That post doesn't surprise me. Your info is always about you and not to help hunters in general. I don't want want you to prove anything because you always just provide your version or spin. To bad you can't share infomation but then like I said, doesn't suprise me.


----------



## Linda G. (Mar 28, 2002)

The person I know who was ticketed hasn't been to court yet. Next month, apparently. He just got the ticket a couple of weeks ago.


----------



## Trophy Specialist (Nov 30, 2001)

boehr said:


> That post doesn't surprise me. Your info is always about you and not to help hunters in general. I don't want want you to prove anything because you always just provide your version or spin. To bad you can't share infomation but then like I said, doesn't suprise me.
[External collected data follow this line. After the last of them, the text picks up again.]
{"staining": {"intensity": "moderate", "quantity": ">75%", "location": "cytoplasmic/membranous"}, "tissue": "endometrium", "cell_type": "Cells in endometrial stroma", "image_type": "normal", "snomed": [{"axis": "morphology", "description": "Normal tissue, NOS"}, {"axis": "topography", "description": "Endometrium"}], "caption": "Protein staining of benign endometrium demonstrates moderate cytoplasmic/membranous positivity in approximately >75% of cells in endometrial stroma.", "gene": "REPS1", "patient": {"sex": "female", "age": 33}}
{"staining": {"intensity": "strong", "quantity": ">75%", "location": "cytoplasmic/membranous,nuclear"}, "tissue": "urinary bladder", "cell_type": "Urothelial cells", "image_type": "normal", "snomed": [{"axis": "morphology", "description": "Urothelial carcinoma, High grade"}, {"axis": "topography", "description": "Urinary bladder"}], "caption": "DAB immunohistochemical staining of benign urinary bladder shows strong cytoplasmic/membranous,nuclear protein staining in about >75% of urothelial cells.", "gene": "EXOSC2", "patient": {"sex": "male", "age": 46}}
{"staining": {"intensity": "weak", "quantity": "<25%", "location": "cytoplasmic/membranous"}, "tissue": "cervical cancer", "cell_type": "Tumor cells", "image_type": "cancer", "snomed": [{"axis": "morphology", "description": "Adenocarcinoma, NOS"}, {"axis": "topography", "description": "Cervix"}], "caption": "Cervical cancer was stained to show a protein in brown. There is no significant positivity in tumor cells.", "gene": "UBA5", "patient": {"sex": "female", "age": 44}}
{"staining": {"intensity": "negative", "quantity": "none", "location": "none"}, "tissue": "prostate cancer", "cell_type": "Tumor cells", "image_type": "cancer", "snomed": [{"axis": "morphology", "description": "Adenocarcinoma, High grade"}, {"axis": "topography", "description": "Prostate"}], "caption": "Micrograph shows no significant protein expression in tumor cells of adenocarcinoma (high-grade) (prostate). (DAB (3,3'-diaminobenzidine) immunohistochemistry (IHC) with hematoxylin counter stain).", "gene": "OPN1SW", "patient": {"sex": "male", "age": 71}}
I gave all the details that I can remember (see my other posts). A guy was ticketed for feeding deer cedar in an area where feeding deer was illegal. He had to fight the ticket in court and he won, end of story. Then you started asking for links and proof like you were doubting that my story was true (typical boehr). Just becuase you did not read about a tidbit of news on this forum does not mean that it did not happen. I'm not going to waste my time jumping though hoops for you or anybody else to proof the posts I make unless they put their money where their mouth is. I've challenged people to the same type of wager on here three times now in the last month when I've been called out and not one has taken me up yet. I'm trying to raise money for cherrity and can't seem to find anybody to help.


----------



## boehr (Jan 31, 2000)

Trophy Specialist said:


> I gave all the details that I can remember (see my other posts). A guy was ticketed for feeding deer cedar in an area where feeding deer was illegal. He had to fight the ticket in court and he won, end of story. Then you started asking for links and proof like you were doubting that my story was true (typical boehr). Just becuase you did not read about a tidbit of news on this forum does not mean that it did not happen. I'm not going to waste my time jumping though hoops for you or anybody else to proof the posts I make unless they put their money where their mouth is. I've challenged people to the same type of wager on here three times now in the last month when I've been called out and not one has taken me up yet. I'm trying to raise money for cherrity and can't seem to find anybody to help.


Whatever TS, typical for you too. And yes I doubt anything you post, that is my typical thoughts for your posts. All spin.


----------